Si l’objectif de réduction de la part de l’électricité nucléaire, de 75% à 50% en 2025, figure bien dans le projet de loi, aucun élément concret et contraignant permettant d’acter une réduction effective – et non relative – de la part du nucléaire n’a été acté. Autre renoncement : le projet de loi n’inscrit pas une limitation stricte de la durée de fonctionnement des réacteurs, accompagnée d’un mécanisme de fermeture des centrales nucléaires pour des raisons de pilotage de la politique énergétique. L’Etat laisse donc à EDF les clés de la transition énergétique alors que le parc nucléaire vieillit et que ses coûts de prolongation s’annoncent prohibitifs.
Enfin, en termes de réduction des émissions de gaz à effet de serre, le projet de loi acte un objectif de -40% pour 2030 mais, contrairement à ce qui était prévu jusqu’ici, pour l’Union européenne seulement. L’objectif français sera quant à lui défini ultérieurement, au sein des budgets carbone prévus par la loi. En outre, le -40% au niveau européen est une simple reprise de l’objectif proposé par la Commission européenne, qui, du fait de sa faiblesse, privera l’Europe de son rôle de leader qu’elle a pu tenir par le passé dans l’enceinte des négociations internationales sur le climat.
« De la part d’un pays qui a décidé d’accueillir en 2015 la conférence décisive des Nations Unies sur les changements climatiques, ce projet de loi est loin d’être exemplaire. Il ne fixe même pas un objectif national de réduction des gaz à effet de serre pour 2030. Comment la France espère entraîner en 2015 les autres pays vers un nouvel accord mondial si, pour elle-même, elle est incapable de s’engager de manière ambitieuse ? », s‘interroge Morgane Créach, directrice du Réseau Action Climat.
L’ABSENCE DE MESURES CONCRETES POUR GARANTIR LA TRANSITION ENERGETIQUE
Au-delà de la fixation d’objectifs clairs, le RAC attendait des mesures concrètes.
A cet égard, le projet de loi apporte encore peu de réponses : les mesures dans le secteur des transports, qui dépend pourtant pour près de 100% du pétrole et qui est le premier contributeur en France des émissions de gaz à effet de serre, sont limitées au seul développement des véhicules électriques ignorant les autres options technologiques et surtout, les alternatives au transport routier.

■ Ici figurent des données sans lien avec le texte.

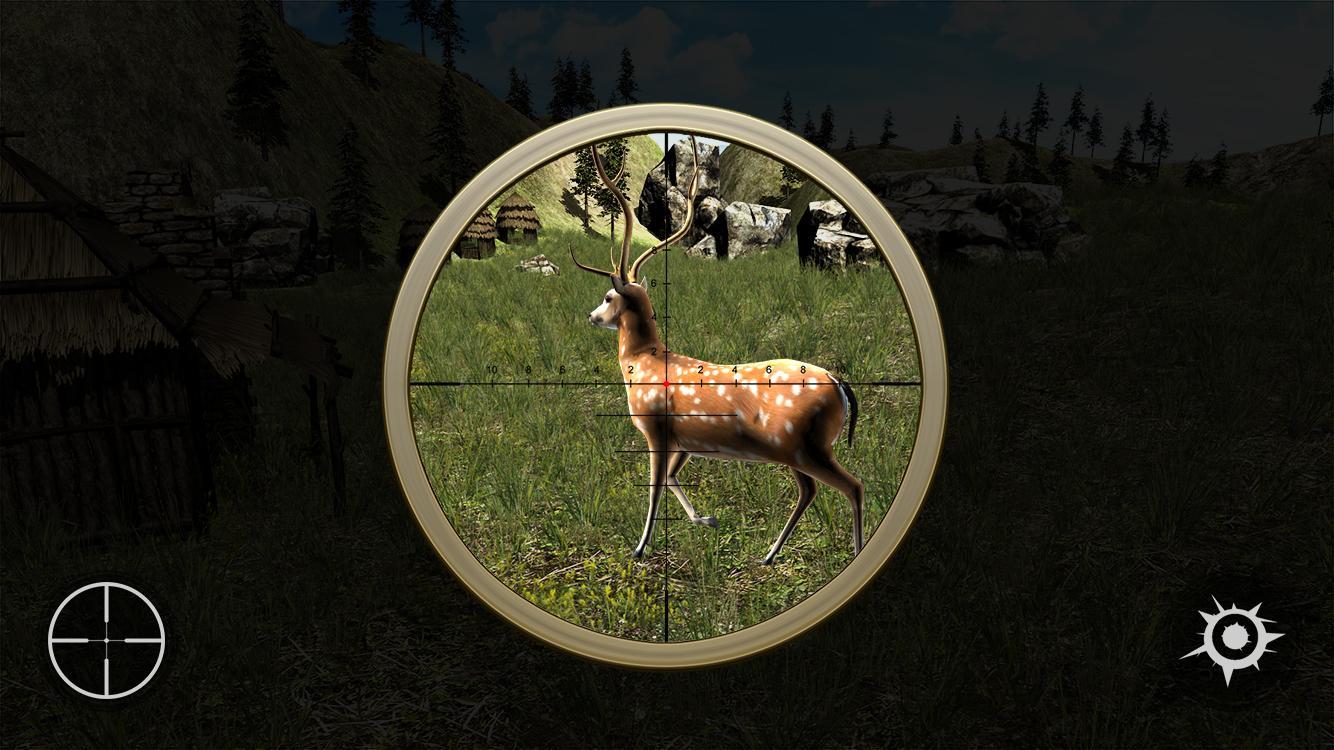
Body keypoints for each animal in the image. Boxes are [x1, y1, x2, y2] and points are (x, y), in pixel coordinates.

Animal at [570, 136, 865, 565]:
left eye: (608, 297)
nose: (592, 316)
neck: (643, 364)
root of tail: (840, 385)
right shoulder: (684, 440)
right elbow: (673, 477)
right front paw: (706, 520)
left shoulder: (655, 429)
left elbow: (655, 487)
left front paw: (639, 548)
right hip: (797, 449)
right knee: (809, 490)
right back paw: (769, 555)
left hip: (804, 445)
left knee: (853, 485)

Le gisement énorme d’économies d’énergie dans le secteur du bâtiment risque de rester encore longtemps inexploité faute d’avoir inscrit un objectif ambitieux de niveau de performance énergétique à atteindre pour la rénovation du parc bâti. Par ailleurs, le RAC espère que l’obligation de rénovation des bâtiments anciens en cas de travaux lourds, promesse du Président de la République et qui figurait, jusqu’à présent dans le projet de loi, ne soit pas tombée aux oubliettes. La ministre a en effet évoqué lors de sa conférence de presse l’abandon de tout ce qui concernait des « obligations ».
Enfin, les outils financiers, indispensables pour rendre la transition énergétique opérationnelle, sont quant à eux renvoyés à la conférence bancaire et financière et au futur projet de loi de finances pour 2015. Pour que ce projet de loi devienne un véritable plan de bataille en faveur de la transition énergétique en France, nous invitons les acteurs associatifs, économiques, syndicaux, les collectivités à rejoindre la centaine d’organisations ayant signé l’appel « La transition énergétique est une chance ! », lancé aujourd’hui. Les premières signatures sont publiées sur le site www.transitionenergetique.org.